Stalker (NEW): After Kevin Williamson delivered the most critically-loathed show on television in The Following, he had to figure the knives were out for his new CBS procedural. So it's anybody's guess why he was seemingly so unprepared at this past TCA conference that he ended up firing back at Vox's Todd Van Der Werff on Twitter like an insecure brat. Regardless, it makes Stalker seem like a much more controversial show than it's built to be. As it stands, it's a middling procedural, if a fairly dark one (a woman is set on fire before the credits roll), that ought to appeal to the Criminal Minds crowd and fans of Maggie Q. The most problematic part is Dylan McDermott as Q's new partner, who may or may not actually be a stalker himself. [Premieres October 1]
American Horror Story: Freak Show: Ryan Murphy's most grounded TV series to date (think about THAT for a second) looks to rebound, at least creatively speaking, from the rather sloppy Coven season, though popular interest has never been higher. In many ways, the 1950s-set Freak Show — featuring Jessica Lange as a German ex-pat running one of the last American freak shows in Jupiter, Florida — has the potential to feel familiar before it even begins.
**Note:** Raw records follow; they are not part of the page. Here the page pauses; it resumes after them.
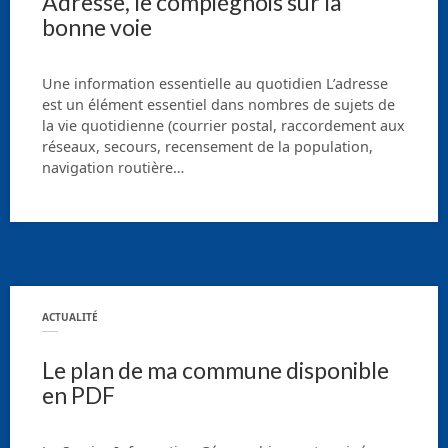
Adresse, le compiégnois sur la
bonne voie
Une information essentielle au quotidien L’adresse
est un élément essentiel dans nombres de sujets de
la vie quotidienne (courrier postal, raccordement aux
réseaux, secours, recensement de la population,
navigation routière…
ACTUALITÉ
Le plan de ma commune disponible
en PDF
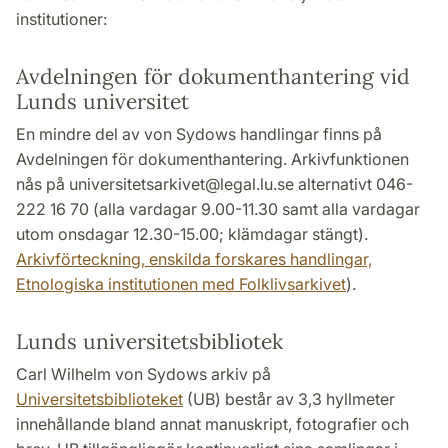
institutioner:
Avdelningen för dokumenthantering vid
Lunds universitet
En mindre del av von Sydows handlingar finns på
Avdelningen för dokumenthantering. Arkivfunktionen
nås på universitetsarkivet@legal.lu.se alternativt 046-
222 16 70 (alla vardagar 9.00-11.30 samt alla vardagar
utom onsdagar 12.30-15.00; klämdagar stängt).
Arkivförteckning, enskilda forskares handlingar,
Etnologiska institutionen med Folklivsarkivet
).
Lunds universitetsbibliotek
Carl Wilhelm von Sydows arkiv på
Universitetsbiblioteket
(UB) består av 3,3 hyllmeter
innehållande bland annat manuskript, fotografier och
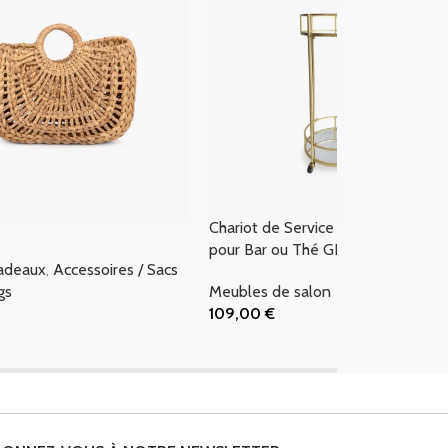
Chariot de Service en Métal Doré
pour Bar ou Thé GIRONA
cadeaux
,
Accessoires / Sacs
gs
Meubles de salon
109,00
€
 Panier
Ajouter Au Panier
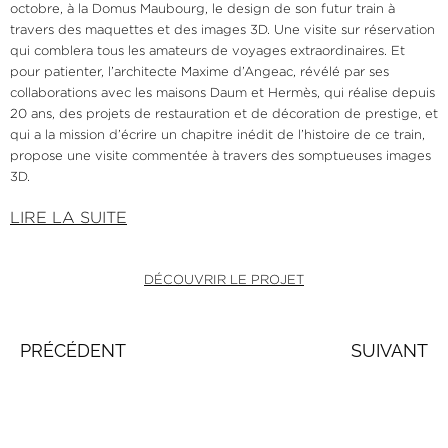
octobre, à la Domus Maubourg, le design de son futur train à
travers des maquettes et des images 3D. Une visite sur réservation
qui comblera tous les amateurs de voyages extraordinaires. Et
pour patienter, l’architecte Maxime d’Angeac, révélé par ses
collaborations avec les maisons Daum et Hermès, qui réalise depuis
20 ans, des projets de restauration et de décoration de prestige, et
qui a la mission d’écrire un chapitre inédit de l’histoire de ce train,
propose une visite commentée à travers des somptueuses images
3D.
LIRE LA SUITE
DÉCOUVRIR LE PROJET
PRÉCÉDENT
SUIVANT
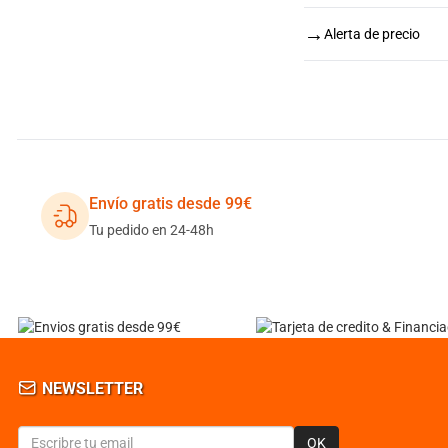
→
Alerta de precio
Envío gratis desde 99€
Tu pedido en 24-48h
NEWSLETTER
OK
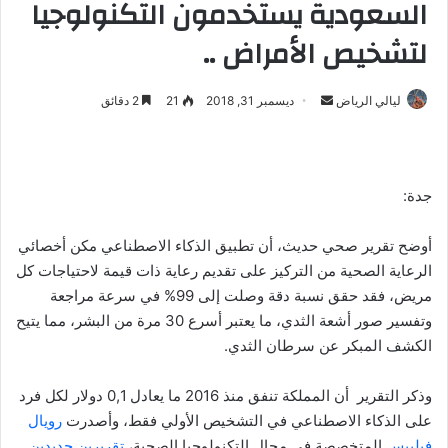
السعودية يستخدمون التكنولوجيا
لتشخيص الأمراض ..
ليالي الرياض
أ
ديسمبر 31, 2018
21
2 دقائق
ر
س
ل
جدة:
ب
ر
أوضح تقرير صحي حديث، أن تطبيق الذكاء الاصطناعي مكن أخصائي
ي
د
الرعاية الصحية من التركيز على تقديم رعاية ذات قيمة لاحتياجات كل
ا
مريض، فقد حقق نسبة دقة وصلت إلى 99% في سرعة مراجعة
إ
وتفسير صور أشعة الثدي، ما يعتبر أسرع 30 مرة من البشر، مما يتيح
ل
الكشف المبكر عن سرطان الثدي.
ك
ت
وذكر التقرير أن المملكة تنفق منذ 2016 ما يعادل 0,1 دولار لكل فرد
ر
على الذكاء الاصطناعي في التشخيص الأولي فقط، وأصدرت
رويال
و
فيليبس
المتخصصة في مجال التكنولوجيا الصحية،
تقريرين جديدين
We aren't that far removed from HBO's similarly set Carnivale, and at some point, Jessica Lange, Sarah Paulson, Evan Peters, and company playing a gallery of grotesques might start to seem repetitive. Even John Carroll Lynch cast to play a killer clown feels so far up Murphy's alley that you struggle to realize he hasn't already done that yet. That said, AHS has always managed to be at least mostly entertaining, even when struggling through narrative lulls. Think about how much joy last season's recurring Stevie Nicks theme brought into our lives. Add Kathy Bates, Angela Bassett, Frances Conroy, and Patti LaBelle to the mix and suddenly I'm all the way back onboard. [Returns October 8]
Also: Nashville (ABC, September 24) returns from a second-season finale packed with breakups and proposals and secret confessions. Will Chase and Oliver Hudson (a.k.a. the most likeable men in Hollywood) have been bumped up to series regulars, and Tony-winner Laura Benanti will join the cast as a friend of Rayna's. Chicago PD (NBC, September 24) returns just in time for you to realize you missed seeing Sophia Bush on your TV.